◆ What you will do
The answer should match the entries below word for word, minus their pictures.

◆ Material provided
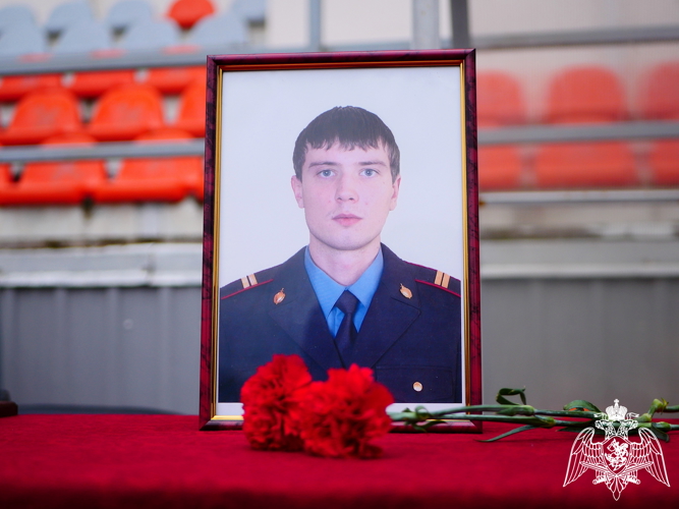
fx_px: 1000
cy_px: 254
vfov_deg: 28.6
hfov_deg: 37.5
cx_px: 340
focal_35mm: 51
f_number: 2
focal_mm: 25
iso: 200
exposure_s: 1/2500
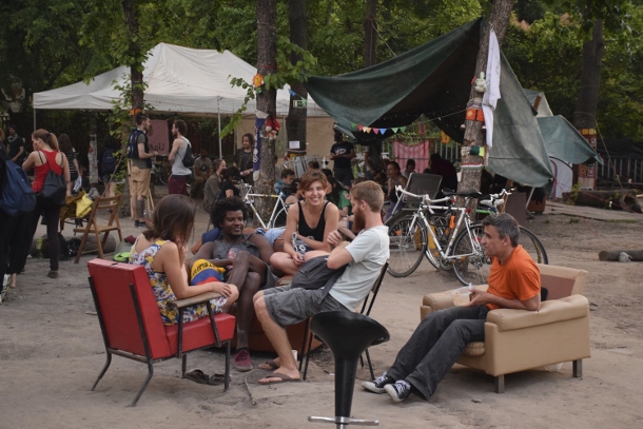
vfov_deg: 23.8
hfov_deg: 35.0
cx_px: 322
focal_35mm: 57
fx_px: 1018
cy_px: 214
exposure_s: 1/60
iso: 2200
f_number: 4.2
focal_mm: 38
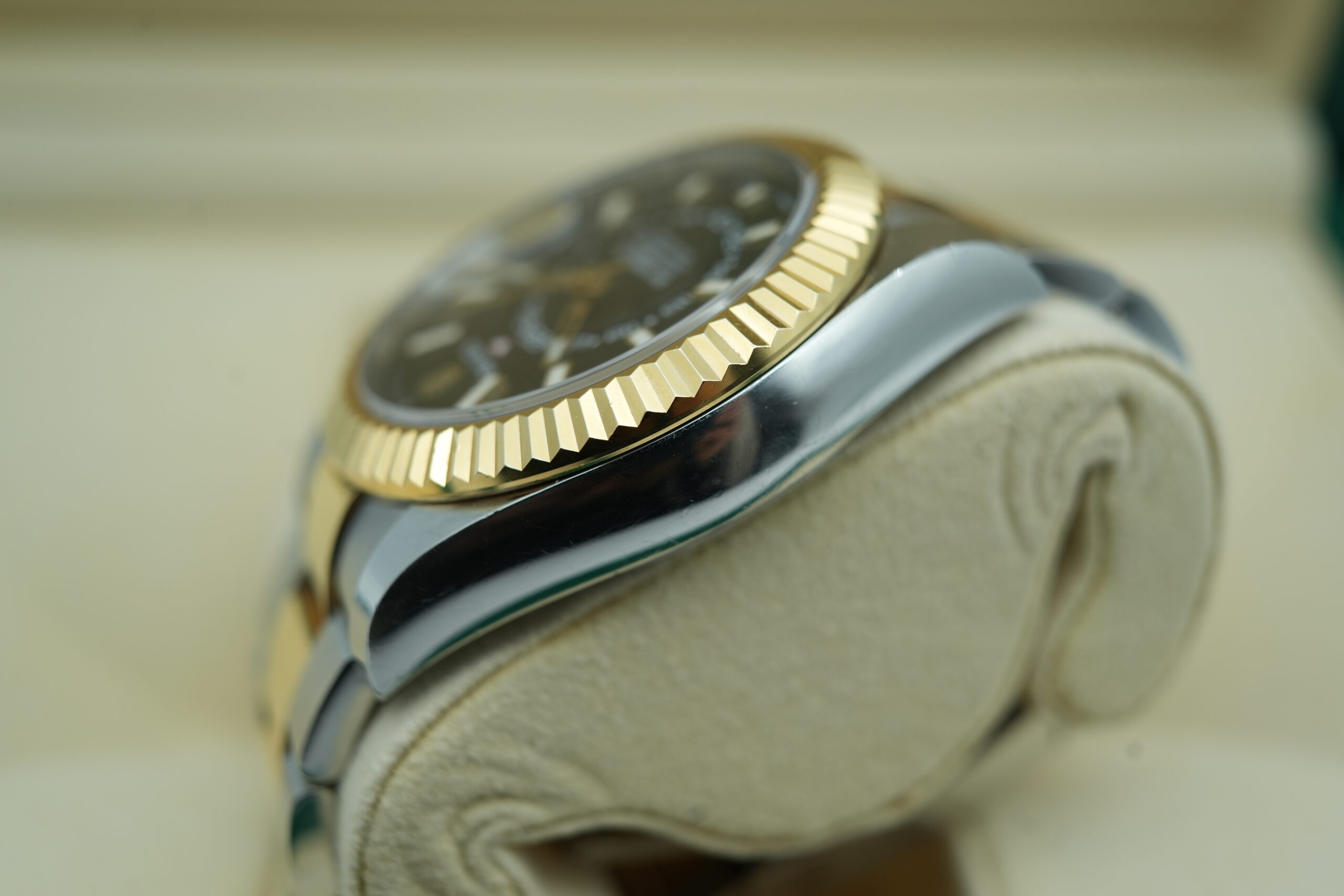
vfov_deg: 37.9
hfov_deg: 54.4
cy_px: 448
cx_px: 672
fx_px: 1307
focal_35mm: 35
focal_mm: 35
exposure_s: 1/250
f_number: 5
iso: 400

◆ Written reply
fx_px: 1000
cy_px: 254
vfov_deg: 28.6
hfov_deg: 37.5
cx_px: 340
focal_35mm: 51
f_number: 2
focal_mm: 25
iso: 200
exposure_s: 1/2500
vfov_deg: 23.8
hfov_deg: 35.0
cx_px: 322
focal_35mm: 57
fx_px: 1018
cy_px: 214
exposure_s: 1/60
iso: 2200
f_number: 4.2
focal_mm: 38
vfov_deg: 37.9
hfov_deg: 54.4
cy_px: 448
cx_px: 672
fx_px: 1307
focal_35mm: 35
focal_mm: 35
exposure_s: 1/250
f_number: 5
iso: 400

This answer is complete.